Les 3 et 4 décembre, malgré les flux de chaleur sensibles toujours très faibles mais, sous l’effet de vents plus forts et d’un fort cisaillement de vent entre la surface 100m d’altitude, une atmosphère plus instable se met en place. La couche de mélange se développe fortement pour atteindre 750 m l’après-midi du 3 décembre, qui correspond à la journée où la concentration en particule fine chute fortement. On doit évaluer également l’impact des fluctuations d’émissions du trafic liées aux effets du « week-end » (3 et 4 décembre) et de la mesure de circulation alternée (6 au 9 décembre).



Une composition chimique dominée par la fraction organique qui montre un impact fort du trafic automobile et des feux domestiques

En termes de composition chimique des aérosols, c’est la matière organique qui domine la fraction fine des particules (PM1), avec une forte présence de carbone suie et une part non négligeable de nitrate (Figure 4a). La concentration massique de ces particules fines (PM1) évolue de près d’un facteur 10 entre les minimas (<10 μg/m3) et maximas (> 60 μg/m3) sur la période 29 novembre – 8 décembre. Les concentrations massiques maximales sont atteintes les 1, 2 et 6 décembre, avec des valeurs minimales dans l’après-midi du 3 et au matin du 4 décembre (Figure 4a et 4b).


Figure 4a. Données des instruments AE33, et ACSM en PM1 ("extrapolable" aux PM2.5 = PMfine) réalisées au SIRTA (Orme-des-merisiers). Source de données LSCE et INERIS.


Les particules primaires issues de la combustion d’hydrocarbures et de biomasse représentent environ 40% de l’ensemble des PM10 en moyenne pour cet épisode, avec une prédominance des émissions par le chauffage au bois (Figure 4b). Les émissions de particules primaires à l’échappement automobile sont incluses au sein de la contribution liée à la combustion d’hydrocarbures. A noter néanmoins que ces contributions n’incluent pas les émissions liées à l’abrasion des routes, des pneus, des freins, etc … et que les émissions gazeuses à l’échappement participent également à la formation de particules secondaires (dont nitrate d’ammonium et aérosols organiques secondaires), dans des proportions ne pouvant être estimées par la mesure en temps réel présentée ici.


Figure 4b. Interprétation des données AE33 pour séparation des émissions primaires de combustion en deux grandes familles, où PMfossile représente les émissions de dérivés du pétrole (essentiellement transport routier) et PMbiomasse représente les émissions issus du chauffage au bois (et charbon, mais négligeable à Paris). Source de données LSCE et INERIS


Les mesures de traceurs de la combustion comme le CO (mesuré sur le site QUALAIR de l'UPMC) montrent également des valeurs fortes au cours de l'événement avec une diminution marquée pour les 3 et 4 décembre 2016 confirmant le fort impact de la combustion comme source de pollution au cours de cet épisode


Figure 6 : Photo représentant un filtre quartz après 24h de prélèvement effectué sur le site du LISA-UPEC entre le 06 et le 07 décembre


En complément à ces mesures en ligne s’ajoutent des prélèvements sur filtres de la fraction grossière (PM10) de l’aérosol sur les sites du SIRTA, du LISA-UPEC et du LISA-UPD. L’analyse ultérieure des filtres, prélevés lors de cet épisode, par spectrométrie de fluorescence des rayons X, par chromatographie ionique et par méthode thermo-optique permettra respectivement de mesurer la composition élémentaire (métaux), les principaux ions contenus dans la fraction soluble et la fraction organique (OC) et élémentaire (EC) des aérosols.

***

**ÉNONCÉ**
Pouvez-vous reprendre le passage de l'extrait sur l'épisode de pollution aux particules qui s'ouvre sur les mots contenant "Une composition chimique" et se clôt sur "(Figure 4a et 4b).", en remplaçant "carbone suie" par "noir de carbone" ? Les items qui suivent proviennent d'une autre source.

**DONNÉES ENREGISTRÉES**

***

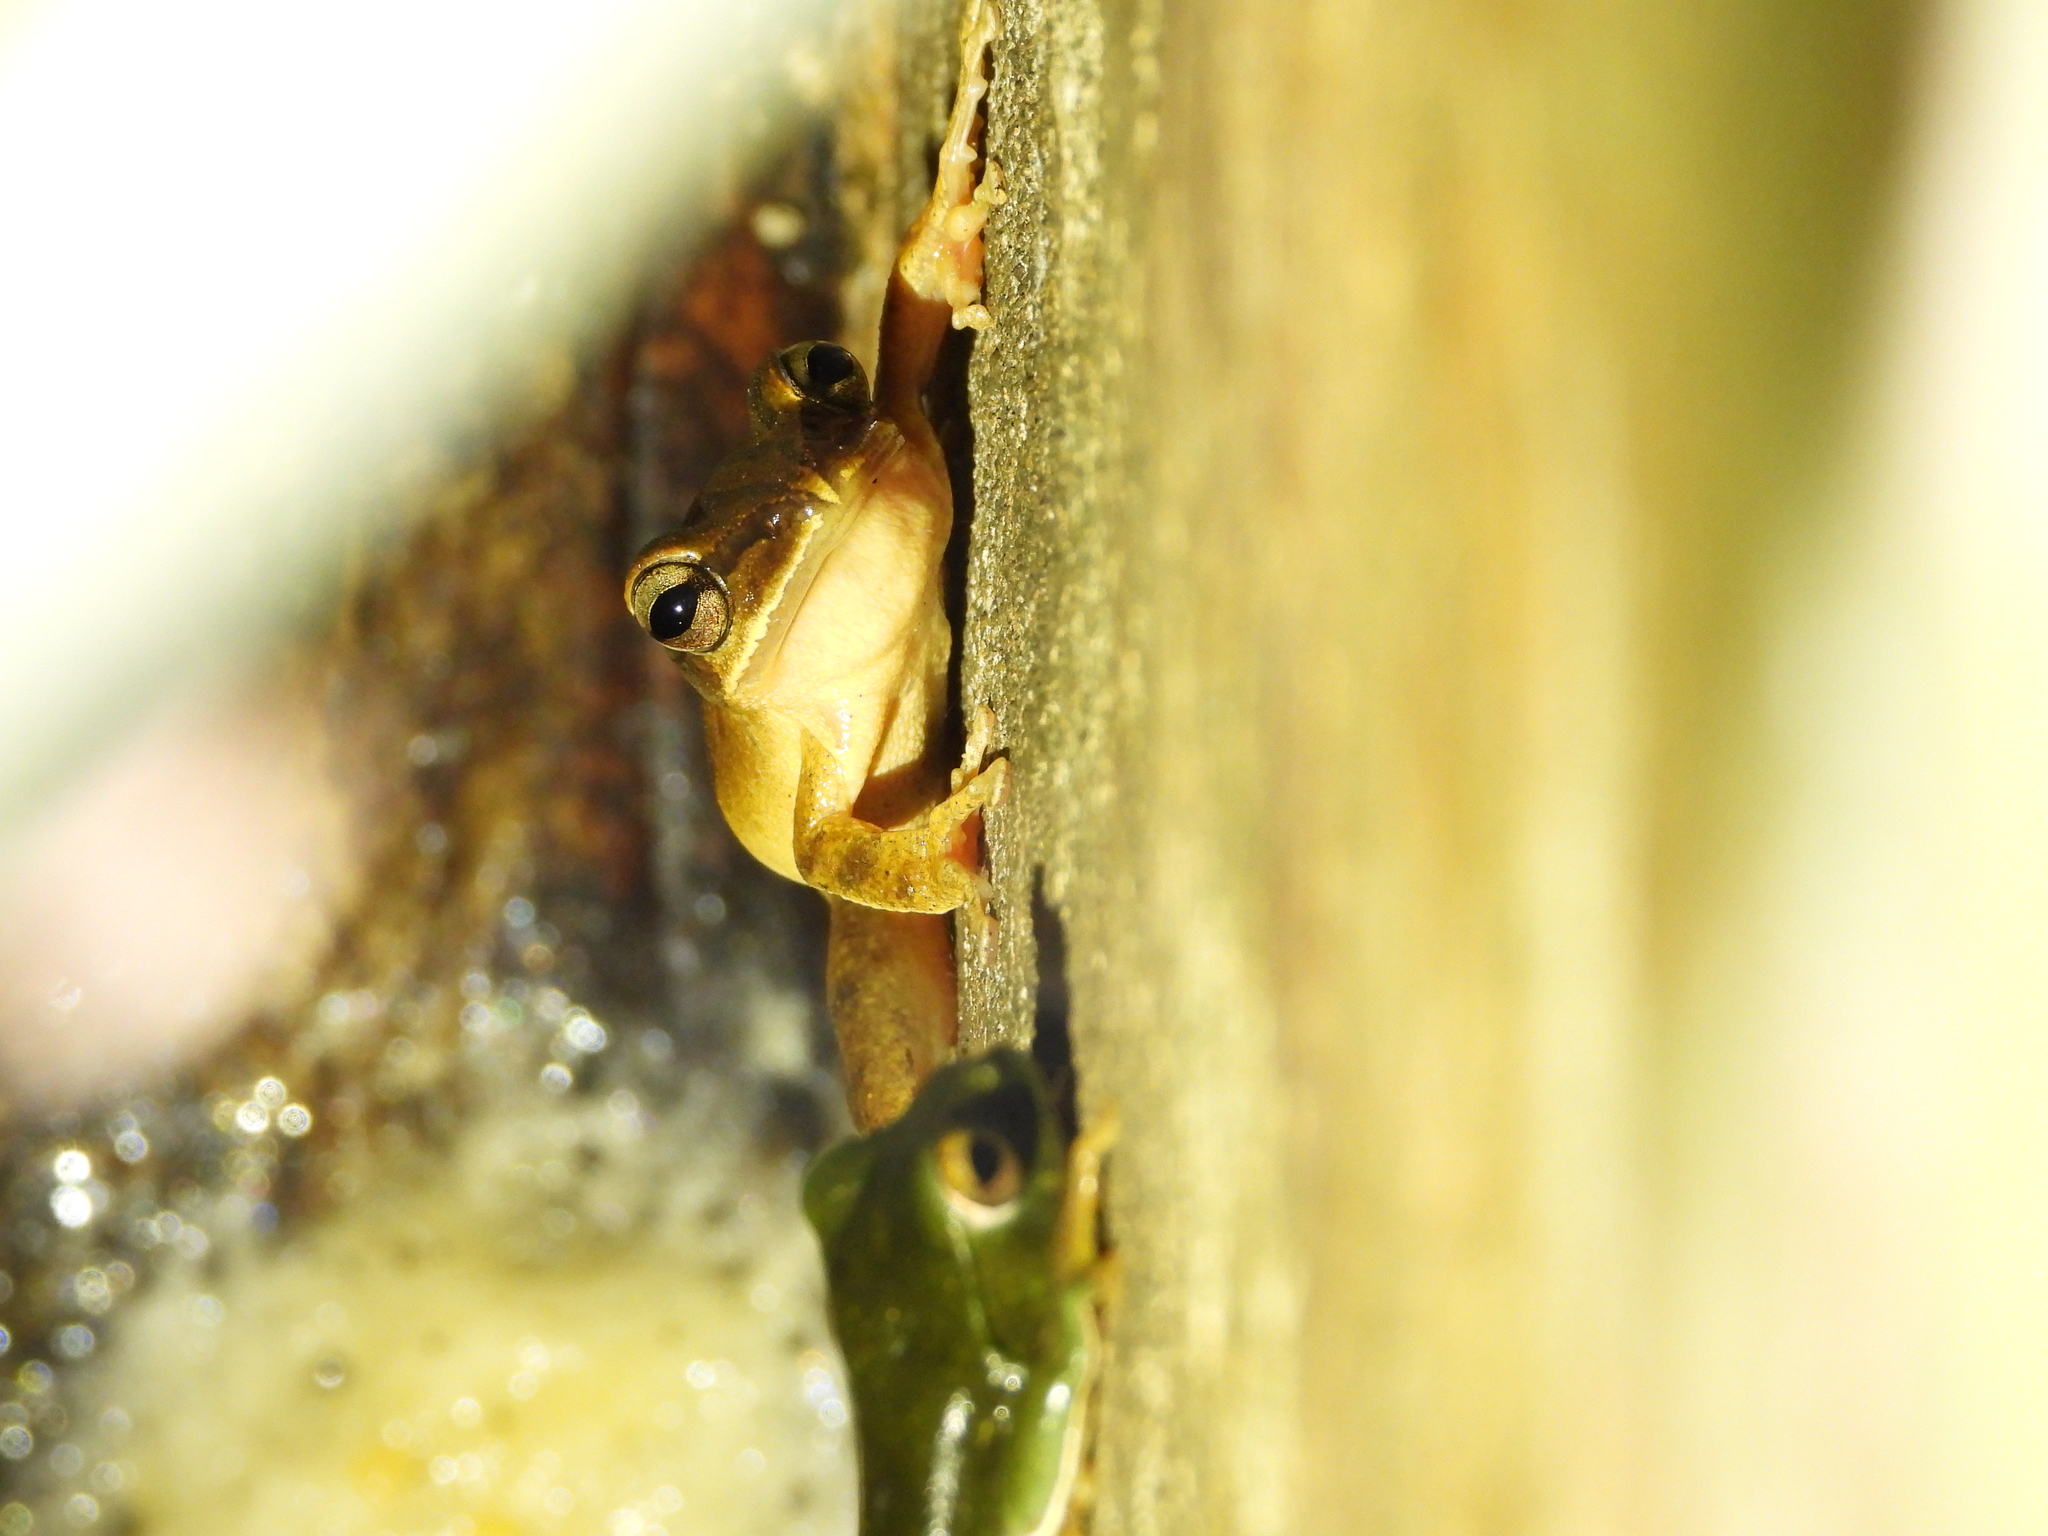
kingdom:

***

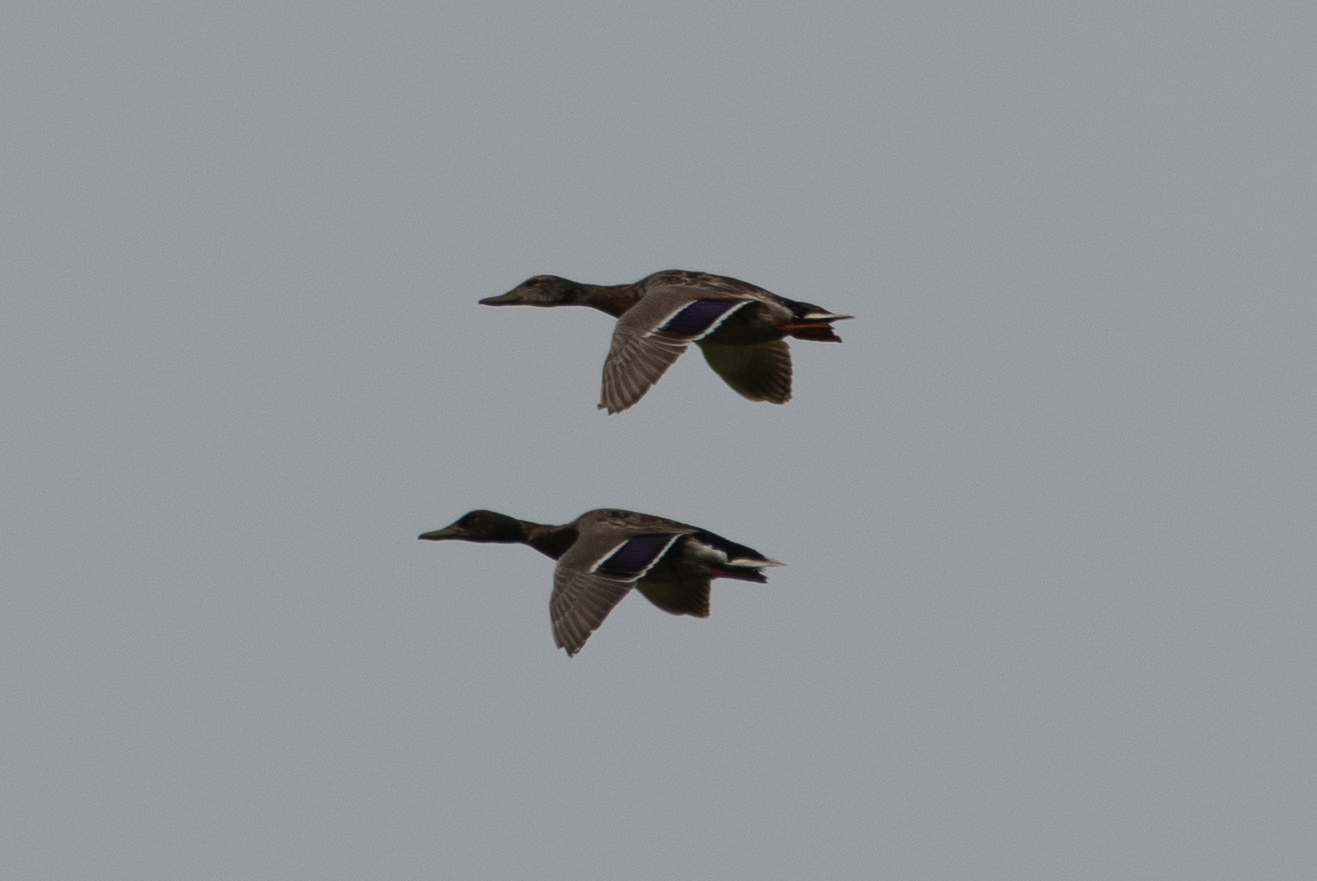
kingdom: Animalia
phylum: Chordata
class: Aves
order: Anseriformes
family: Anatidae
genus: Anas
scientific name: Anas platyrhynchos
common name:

***

**CORRIGÉ**
Une composition chimique dominée par la fraction organique qui montre un impact fort du trafic automobile et des feux domestiques

En termes de composition chimique des aérosols, c’est la matière organique qui domine la fraction fine des particules (PM1), avec une forte présence de noir de carbone et une part non négligeable de nitrate (Figure 4a). La concentration massique de ces particules fines (PM1) évolue de près d’un facteur 10 entre les minimas (<10 μg/m3) et maximas (> 60 μg/m3) sur la période 29 novembre – 8 décembre. Les concentrations massiques maximales sont atteintes les 1, 2 et 6 décembre, avec des valeurs minimales dans l’après-midi du 3 et au matin du 4 décembre (Figure 4a et 4b).